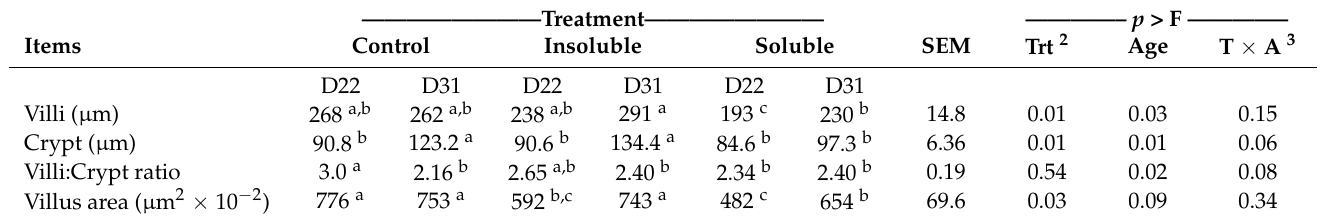
Table 4. Intestinal morphology in pigs fed insoluble or soluble gruel creep diets, measured before (D22) and after (D31) weaning, compared with non-creep-fed controls 1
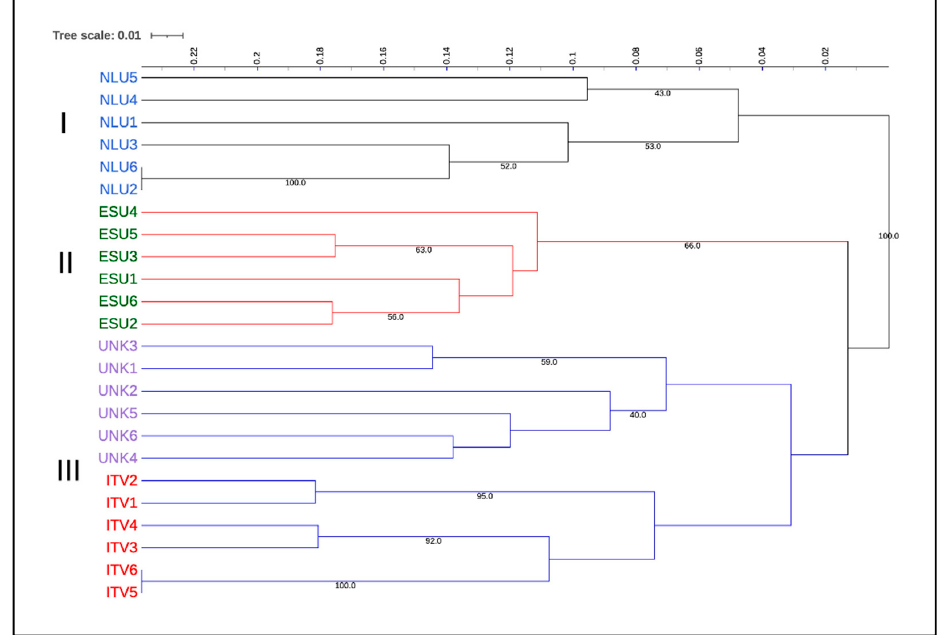
Figure 6. UPGMA dendrogram obtained from the SSR markers, based on Bruvo’s distances of the 24 A. araucana accessions individuated in the Pistoia nursery industry. Bootstrap values are also reported. Cophenetic correlation 0.82. Main clusters are indicated as I, II and III.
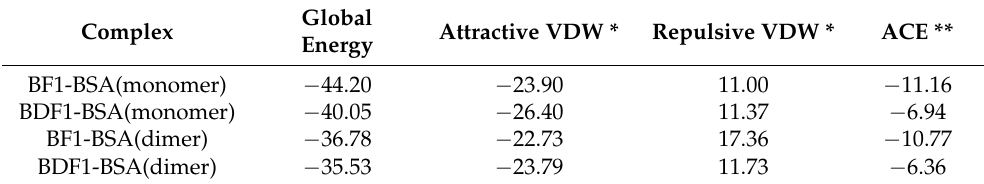
Table 3. Docking results for the best poses of BF1 and BDF1 in complex with BSA. All energies are given as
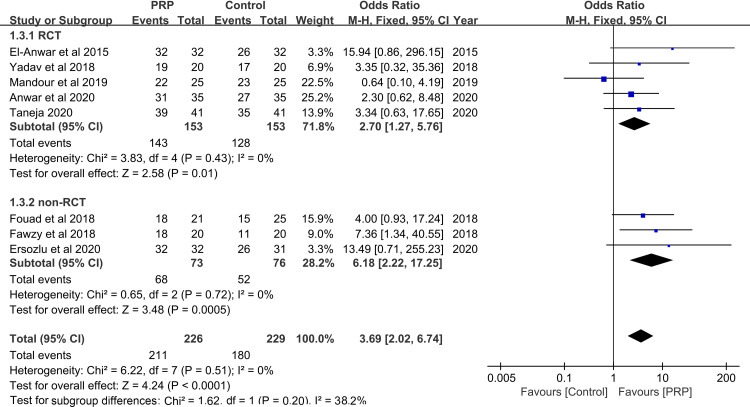
Forest plot of closure rate between PRP and control group.PRP: platelet-rich plasma; RCT: randomized controlled trial.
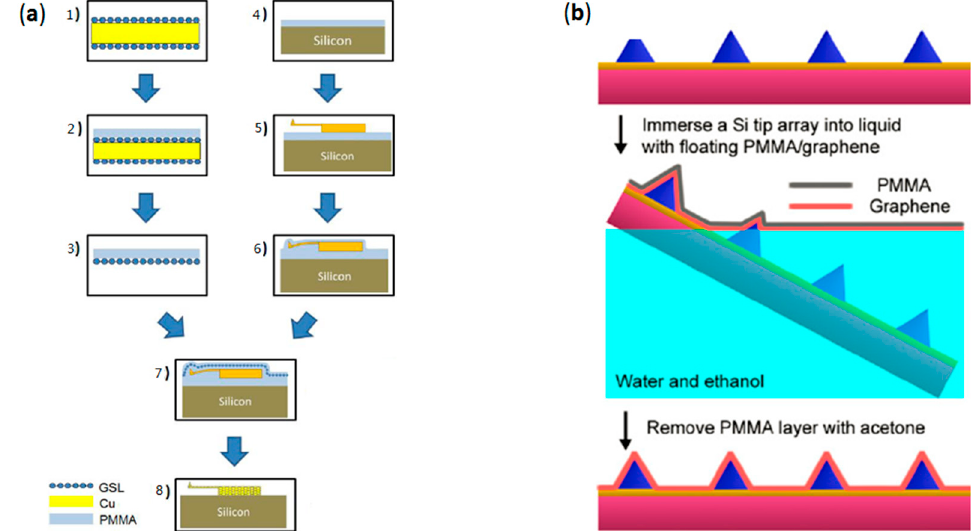
Figure 2. Transfer of CVD-grown graphene onto AFM probe tips. ( a ) Step-by-step schematic of the process followed to transfer graphene (grown on Cu foils) onto AFM tips. Reproduced with permission from [24], copyright Wiley-VCH (2013): ( b ) Experimental protocol used to fabricate graphene coated tip arrays. Reproduced with permission from [25], copyright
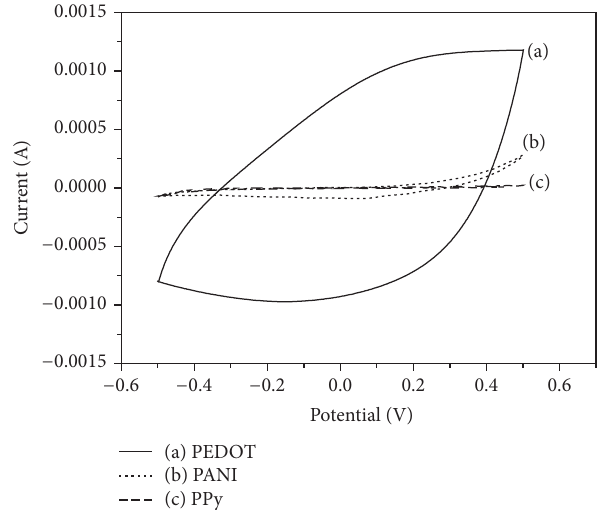
Figure 6: CVs of (a) PEDOT, (b) PANI, and (c) PPy films elec- tropolymerized at from 10mM monomer concentration recorded in 0.1M KCl solution at the scan rate of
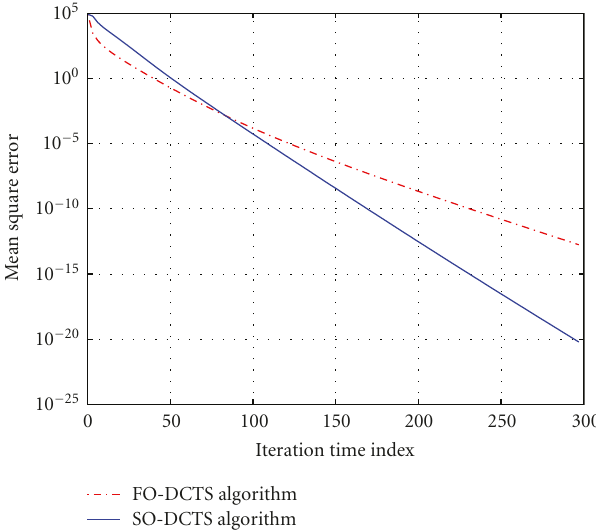
Figure 8: Evolutions of the FO-DCTS and SO-DTS algorithms in random network with 256 nodes when η = 0 . 25 without Gaussian delay between network nodes.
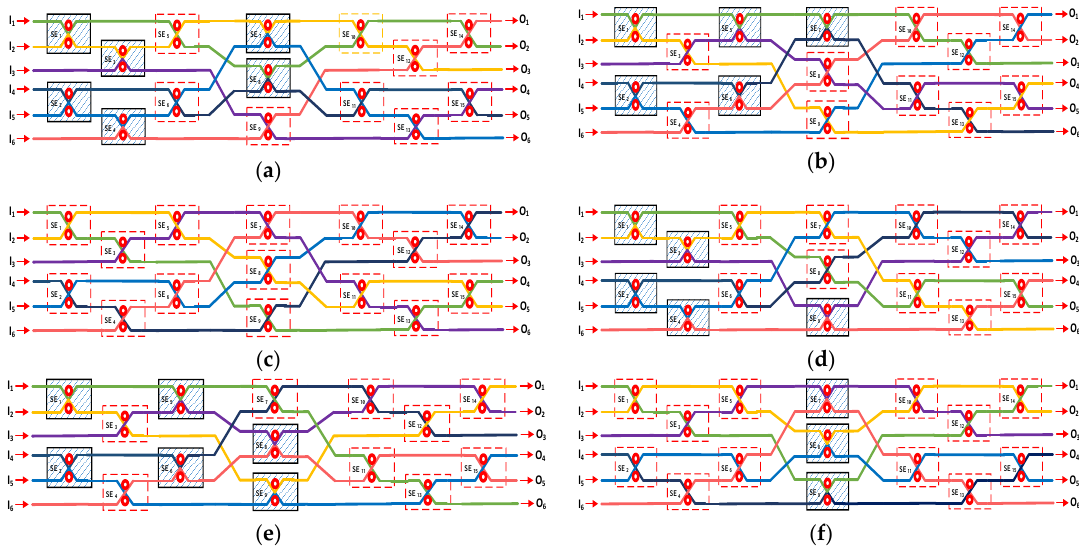
Figure 15. Optimal switching combinations of I/O links in un-optimized HCROS. ( a ) I/O link SC 1 with 6 OSEs in drop/bar state. ( b ) I/O link SC 2 with 5 OSEs in drop/bar state. ( c ) I/O link SC 3 with all OSEs in through/cross state. ( d ) I/O link SC 4 with 5 OSEs in drop/bar state. ( e ) I/O link SC 5 with 6 OSEs in drop/bar state. ( f ) I/O link SC 6 with 3 OSEs in drop/bar state. (Note: all OSEs in drop/bar state are shown in solid line with gradient fill).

_WHAT IS EXPECTED:_ The answer must be the data above, repeated exactly, with no pictures.

_TASK RESULT:_
Table 4. Intestinal morphology in pigs fed insoluble or soluble gruel creep diets, measured before (D22) and after (D31) weaning, compared with non-creep-fed controls 1
Figure 6. UPGMA dendrogram obtained from the SSR markers, based on Bruvo’s distances of the 24 A. araucana accessions individuated in the Pistoia nursery industry. Bootstrap values are also reported. Cophenetic correlation 0.82. Main clusters are indicated as I, II and III.
Table 3. Docking results for the best poses of BF1 and BDF1 in complex with BSA. All energies are given as
Forest plot of closure rate between PRP and control group.PRP: platelet-rich plasma; RCT: randomized controlled trial.
Figure 2. Transfer of CVD-grown graphene onto AFM probe tips. ( a ) Step-by-step schematic of the process followed to transfer graphene (grown on Cu foils) onto AFM tips. Reproduced with permission from [24], copyright Wiley-VCH (2013): ( b ) Experimental protocol used to fabricate graphene coated tip arrays. Reproduced with permission from [25], copyright
Figure 6: CVs of (a) PEDOT, (b) PANI, and (c) PPy films elec- tropolymerized at from 10mM monomer concentration recorded in 0.1M KCl solution at the scan rate of
Figure 8: Evolutions of the FO-DCTS and SO-DTS algorithms in random network with 256 nodes when η = 0 . 25 without Gaussian delay between network nodes.
Figure 15. Optimal switching combinations of I/O links in un-optimized HCROS. ( a ) I/O link SC 1 with 6 OSEs in drop/bar state. ( b ) I/O link SC 2 with 5 OSEs in drop/bar state. ( c ) I/O link SC 3 with all OSEs in through/cross state. ( d ) I/O link SC 4 with 5 OSEs in drop/bar state. ( e ) I/O link SC 5 with 6 OSEs in drop/bar state. ( f ) I/O link SC 6 with 3 OSEs in drop/bar state. (Note: all OSEs in drop/bar state are shown in solid line with gradient fill).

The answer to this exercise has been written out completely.